Values that represent the same thing are being copied. It's time for another upgrade.
The Database
The typical upgrade for information stored in a spreadsheet is the relational database. A relational database is common since most people store information that is related to other information. As an example, this article has focused on the relationship (ownership) between an item and a person. However, it should be noted that there is more than one type of database; each with their own advantages and disadvantages. Nonetheless, the rule still applies.
SQL (Structured Query Language) is a language that works with a number of database engines (MySQL, PSQL, etc) to provide structured data storage. Instead of creating tables on sheets, you create tables (that represent objects) with columns (that represent properties; with constraints). Each row represents a single object (from the respective table) which leads to Object Oriented Programming. Let's not get ahead of ourselves…
The issue with the spreadsheet was that references could not be copied. A relational database solves this with the use of foreign keys which can reference specific columns from a specific table. This not only improves your data consistency, but also allows you to adhere to “the rule” at all times. In fact, the rule becomes a real concept known as Database Normalization.
A relational database can store billions of rows without issue. It also helps that these tools are optimized for queries. To put this in perspective, databases are a first class citizen when it comes to web development; powering almost every web application you use. The only downside is that the database "program" is controlled using its language from a command line interface (or using input from another application).
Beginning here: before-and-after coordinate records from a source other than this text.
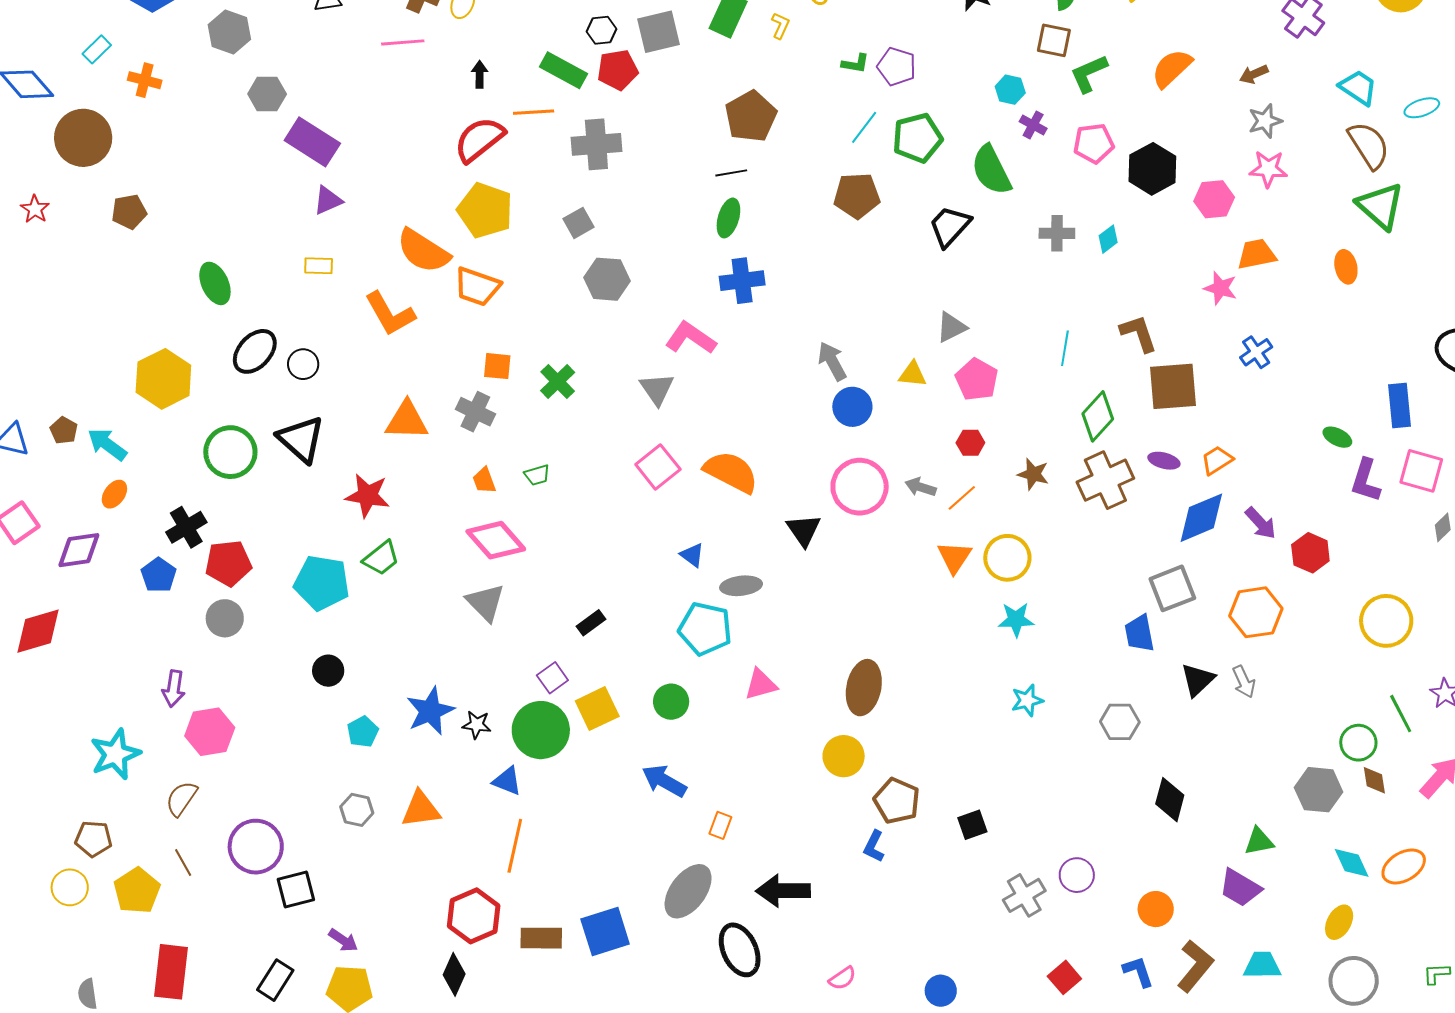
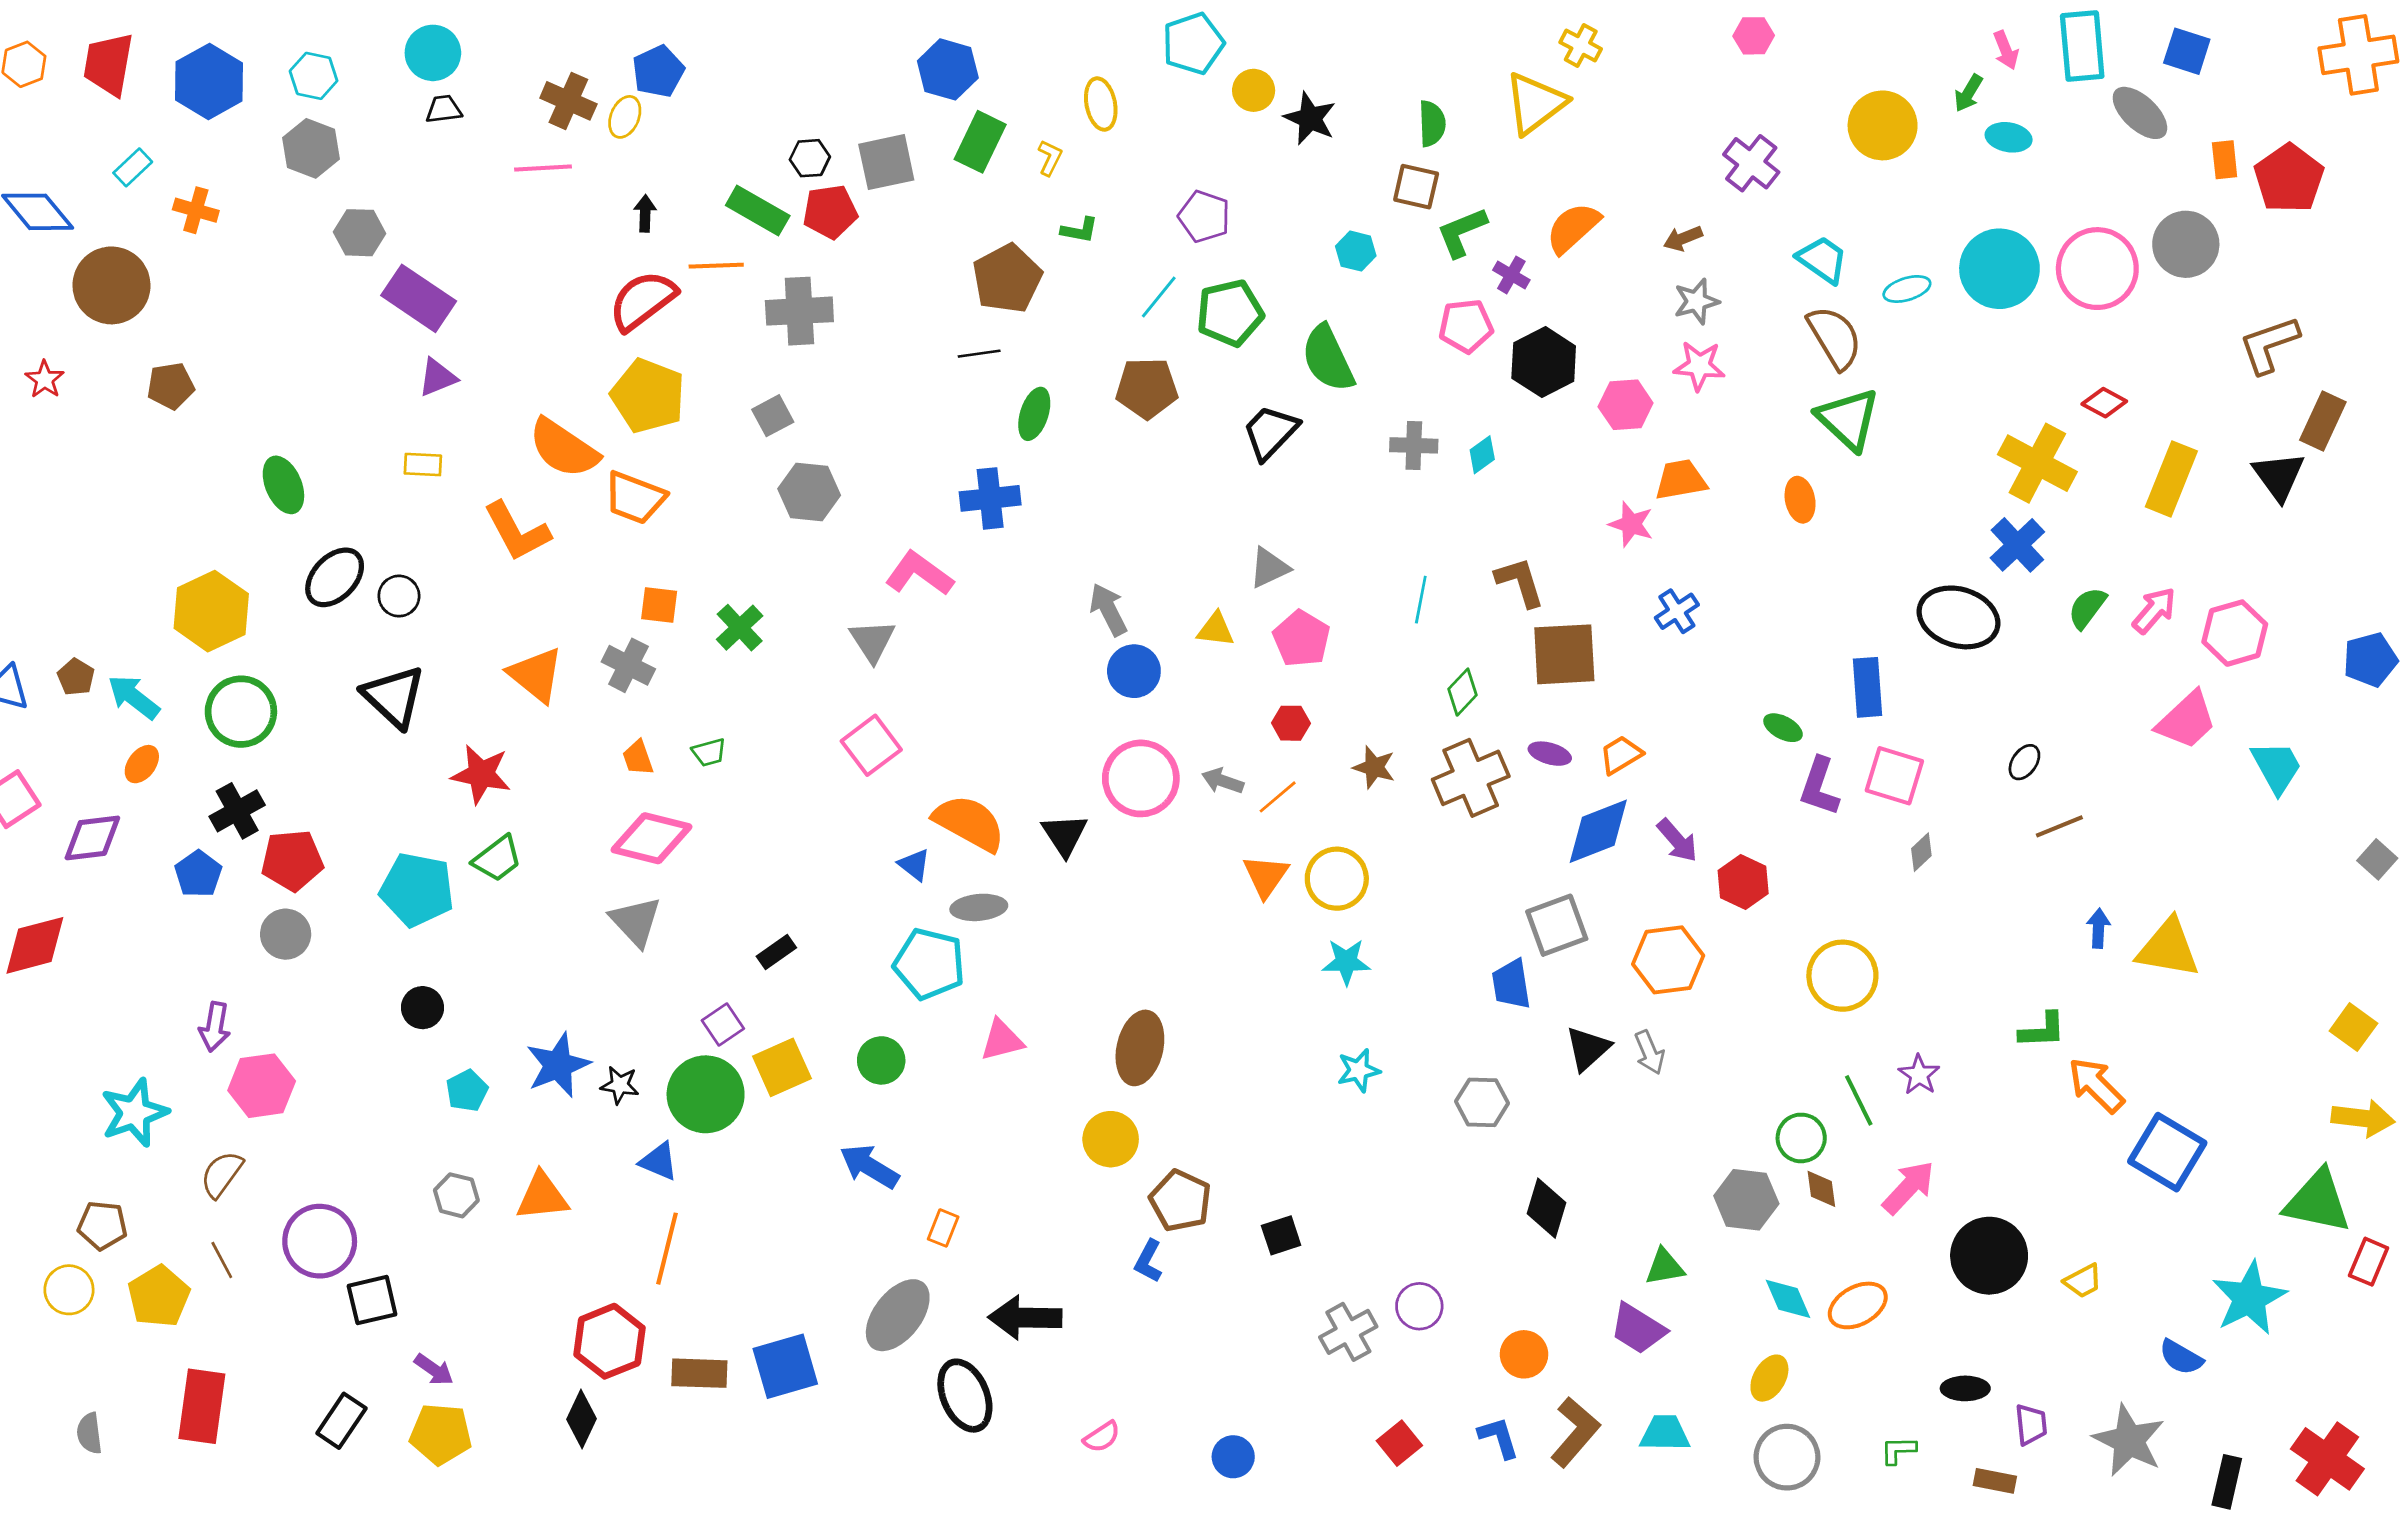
green L-shape: (855, 64) -> (1080, 230), moved
purple cross: (1033, 125) -> (1511, 275), moved
green ellipse: (728, 218) -> (1034, 414), moved
green diamond: (1098, 416) -> (1462, 692), size x0.7
orange triangle: (407, 420) -> (536, 675), turned 36
green circle: (230, 452) -> (241, 712), moved
orange semicircle: (731, 472) -> (969, 823), moved
pink diamond: (496, 540) -> (651, 838), turned -36

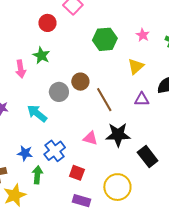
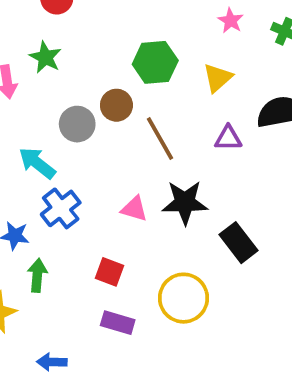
green hexagon: (105, 39) -> (155, 62), moved
blue cross: (55, 151) -> (61, 208), moved

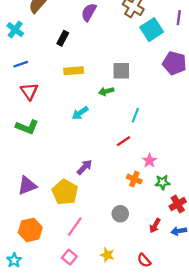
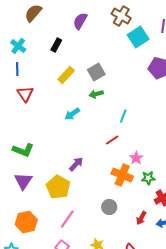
cyan cross: (15, 30) -> (18, 46), moved
blue line: (21, 64) -> (17, 69), turned -72
yellow rectangle: (74, 71) -> (66, 75), turned -42
gray square: (121, 71) -> (96, 72), moved, turned -30
green L-shape: (27, 127) -> (23, 150), moved
orange cross: (134, 179) -> (122, 175), size x1.5
purple triangle: (27, 186) -> (23, 181), turned -36

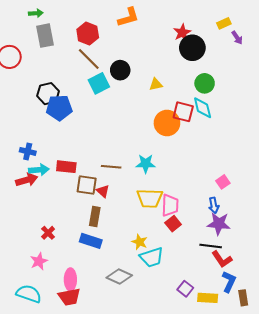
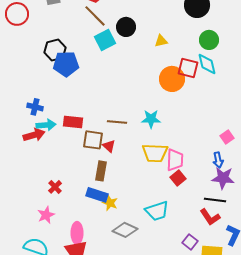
yellow star: (140, 242) -> (110, 203), moved
red L-shape: (222, 259) -> (210, 217), moved

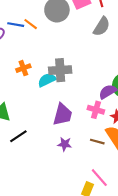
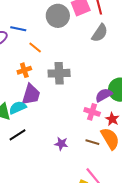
orange line: (31, 24) -> (35, 47), moved
cyan semicircle: (47, 80) -> (18, 108), moved
purple trapezoid: (63, 115) -> (31, 95), moved

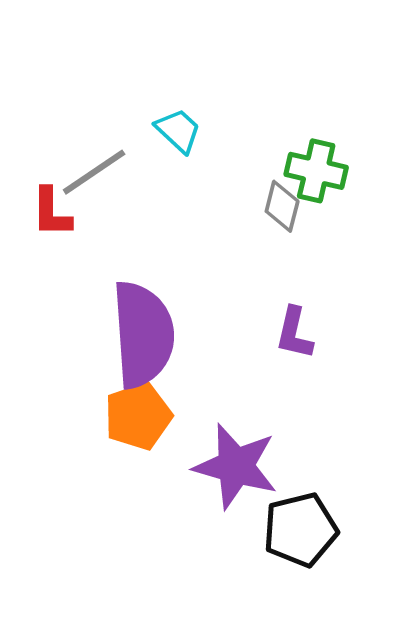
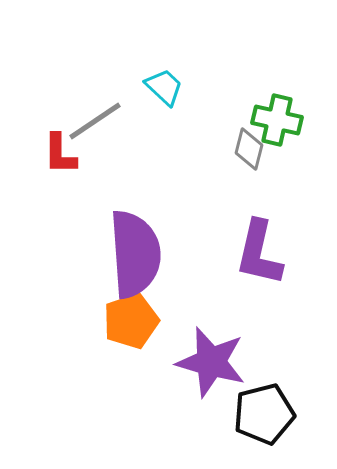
purple L-shape: (294, 333) -> (259, 253), size x1.5

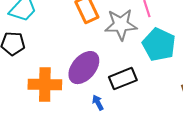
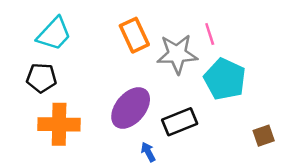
orange cross: (45, 85) -> (59, 124), moved

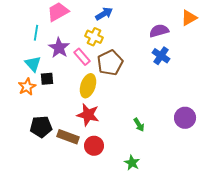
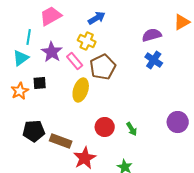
cyan triangle: (33, 64) -> (21, 58), moved, turned 36
red star: (88, 115) -> (85, 158), moved, turned 30
red circle: (94, 146) -> (105, 127), moved

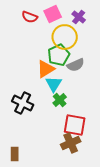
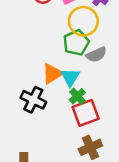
orange triangle: (46, 69) -> (52, 74), moved
red square: (75, 125) -> (86, 113), moved, turned -30

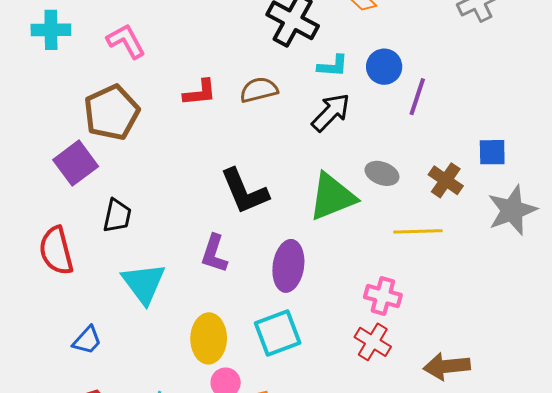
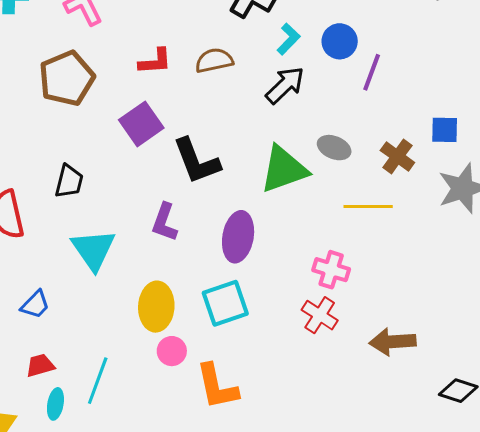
cyan L-shape: (333, 66) -> (288, 39), turned -52
purple square: (76, 163) -> (141, 124), moved

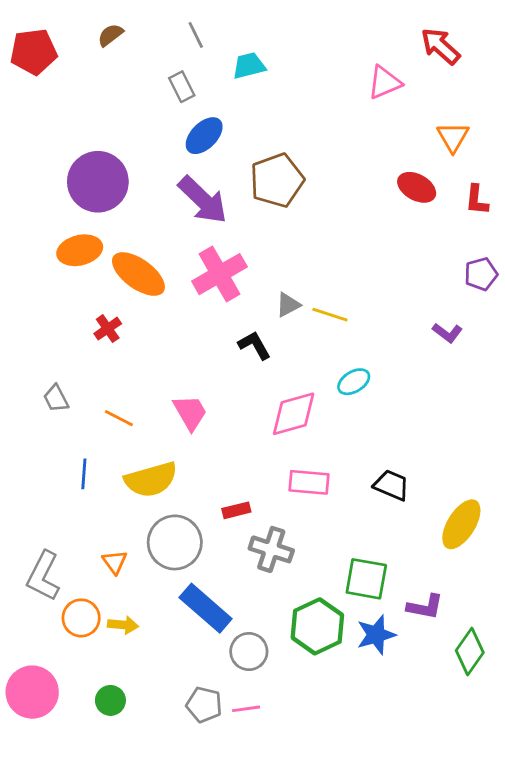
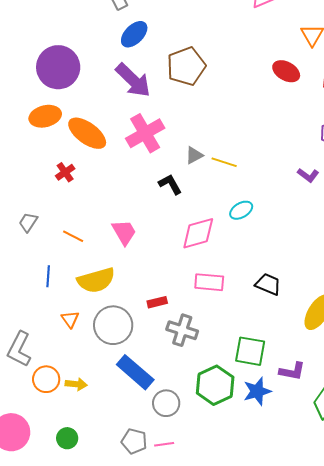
gray trapezoid: (56, 398) -> (28, 222), turned 60
orange triangle: (115, 562) -> (70, 319), moved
Using a Database as a Spreadsheet
Developments have been made to optimize every aspect of modern databases further; especially the user interface. This has led to the creation of Backend-as-a-Service applications such as Supabase, which streamline the management of a database through a web application (instead of a terminal). Unfortunately, these applications still rely on storing and retrieving data through the most common cases (code). However, recent developments have changed this...
At first glance, the above image looks like a spreadsheet. It is a spreadsheet... but it is powered by a database. That's right. You can use a database as if you were working on a spreadsheet. Thus the title reveals itself: "When do I use a database as a spreadsheet?" Again, wrong question. Instead, ask "Why not both?" Then follow the rule. You will thank me later.